Berlin
Once divided, Berlin is now a vibrant modern metropolis combining old and new. Automotive journalist James Mills went to check out the sights.
For a city that has been fought over, crushed and divided, Berlin is teeming with life. Cyclists scamper by, streetcars rattle as they pass, trains rumble overhead. Like the thousands of other tourists, I’ve come in search of this reunified city’s soul. With dreams, politics and investment, it continues to change by the day.
You’d never credit the city with having three and a half million residents. Most locals cycle or take the streetcar. By night, the city’s roads are your personal playground.
Space Invader
Space is the first thing that strikes you. So much space. And so little traffic, too. As capital cities go, this one is a dream to navigate, be it by foot, by bicycle or by car. Even in rush hour, the traffic is so light it would have New Yorkers dancing in the streets.

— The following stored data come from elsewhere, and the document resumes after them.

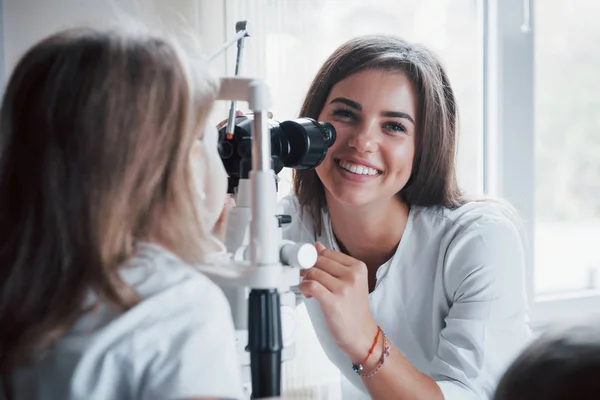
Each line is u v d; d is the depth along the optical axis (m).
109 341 0.60
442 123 1.18
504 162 1.87
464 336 1.10
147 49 0.66
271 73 1.70
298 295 1.20
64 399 0.60
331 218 1.26
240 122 0.89
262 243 0.73
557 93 1.97
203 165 0.77
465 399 1.04
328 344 1.29
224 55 1.67
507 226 1.17
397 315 1.22
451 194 1.24
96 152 0.63
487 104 1.87
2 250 0.65
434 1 1.85
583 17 1.97
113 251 0.63
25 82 0.66
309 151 0.91
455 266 1.16
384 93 1.13
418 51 1.19
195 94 0.69
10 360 0.62
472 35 1.89
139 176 0.64
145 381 0.60
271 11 1.69
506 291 1.13
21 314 0.63
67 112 0.63
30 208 0.65
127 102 0.63
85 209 0.63
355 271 0.96
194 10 1.66
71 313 0.62
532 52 1.88
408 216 1.23
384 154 1.14
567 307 1.96
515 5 1.85
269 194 0.74
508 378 0.47
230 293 0.79
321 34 1.73
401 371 1.01
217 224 0.92
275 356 0.72
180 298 0.63
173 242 0.67
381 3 1.80
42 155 0.64
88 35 0.67
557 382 0.44
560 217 2.00
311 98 1.21
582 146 2.00
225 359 0.62
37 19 1.64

With the roads this clear, you can grab yourself a snapshot tour of Berlin’s history in a night. From the divisive wall to Checkpoint Charlie; historic parade ground of Unter den Linden and avenue feel of Tiergarten; the country’s reborn Reichstag parliament building, complete with a Lord Foster signature glass addition and the modernist Federal Chancery building opposite – it’s surprisingly open and accessible.
Echoes of the past
Driving through the empty streets, I head west to the Charlottenburg district. It feels well-heeled, with large open streets and grand houses at their fringes. But nothing can prepare you for the powerful statement that is the Olympiastadion. Opened for the 1936 Olympics, it is one of the few remaining examples of fascist-era architecture, with a pair of pillars at its entrance that tower over visitors and floodlit Olympic rings spanning the gap. Lonesome joggers plod by, unlikely to win a gold medal. I cut back through Charlottenburg, en route to Tiergarten.

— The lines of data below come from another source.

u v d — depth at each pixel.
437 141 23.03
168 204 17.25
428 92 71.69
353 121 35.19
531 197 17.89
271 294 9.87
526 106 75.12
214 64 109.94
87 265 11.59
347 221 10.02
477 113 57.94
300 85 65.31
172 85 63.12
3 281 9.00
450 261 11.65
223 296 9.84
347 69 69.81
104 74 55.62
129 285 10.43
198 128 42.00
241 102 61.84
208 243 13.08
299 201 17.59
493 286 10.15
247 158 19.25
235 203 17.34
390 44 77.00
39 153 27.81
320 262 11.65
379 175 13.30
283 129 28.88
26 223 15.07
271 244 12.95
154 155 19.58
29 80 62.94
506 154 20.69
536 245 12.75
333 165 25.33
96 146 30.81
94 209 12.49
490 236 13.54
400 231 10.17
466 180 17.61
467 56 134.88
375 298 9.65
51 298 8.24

A former hunting ground to Prussian rulers, the city’s central park used to see its eastern edge serve as a boundary for Berlin’s wall. Today it unifies east and west, and its main road (Strasse des 17. juni, named after the East Berlin Worker’s strike of 1953) is arrow-straight and expansively wide.
At its eastern end, I come to the Reichstag, which was nearly lost during the war, and didn’t recover until 1999, when it was rebuilt by Sir Norman Foster. Its crowning glory is a glass dome, or cupola, complete with spiral walkway. In the dusk, as light fades and its insides are illuminated, you can watch visitors whirl their way around like worker ants.
The calm before the storm
I cross the river and swing left, to take a tour of Europe’s largest train station, the Berlin Hauptbahnhof. The vast glass structure glows like a beacon, visible for miles around at night. By day it is a hive of activity, but now, in the small hours of the morning, it lays dormant, seemingly recharging itself for the next rush of activity.
I scuttle off for a look at the city’s Hochbahnviadukt, the steel overhead railway system. The lattice framework has the feel of downtown New York, and snakes and shakes its way through neighborhoods.
As the city wakes up, people stride across the road at the command of a little green man. And it’s the Ampelmann - former Eastern Germany’s reinstated traffic island symbol - whose playful image captures this city’s mood.